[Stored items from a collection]
------------------------------------------------

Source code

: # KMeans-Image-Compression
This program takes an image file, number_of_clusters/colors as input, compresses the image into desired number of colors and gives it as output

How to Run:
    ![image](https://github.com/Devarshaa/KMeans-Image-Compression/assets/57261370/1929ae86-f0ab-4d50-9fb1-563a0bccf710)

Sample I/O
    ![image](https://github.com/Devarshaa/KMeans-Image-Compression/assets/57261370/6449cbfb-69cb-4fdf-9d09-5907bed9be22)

------------------------------------------------

*EXERCISE DETAILS:* When transcribing the data, keep every line exactly as it is.

*ANSWER BOX:*
Source code

: # KMeans-Image-Compression
This program takes an image file, number_of_clusters/colors as input, compresses the image into desired number of colors and gives it as output

How to Run:
    ![image](https://github.com/Devarshaa/KMeans-Image-Compression/assets/57261370/1929ae86-f0ab-4d50-9fb1-563a0bccf710)

Sample I/O
    ![image](https://github.com/Devarshaa/KMeans-Image-Compression/assets/57261370/6449cbfb-69cb-4fdf-9d09-5907bed9be22)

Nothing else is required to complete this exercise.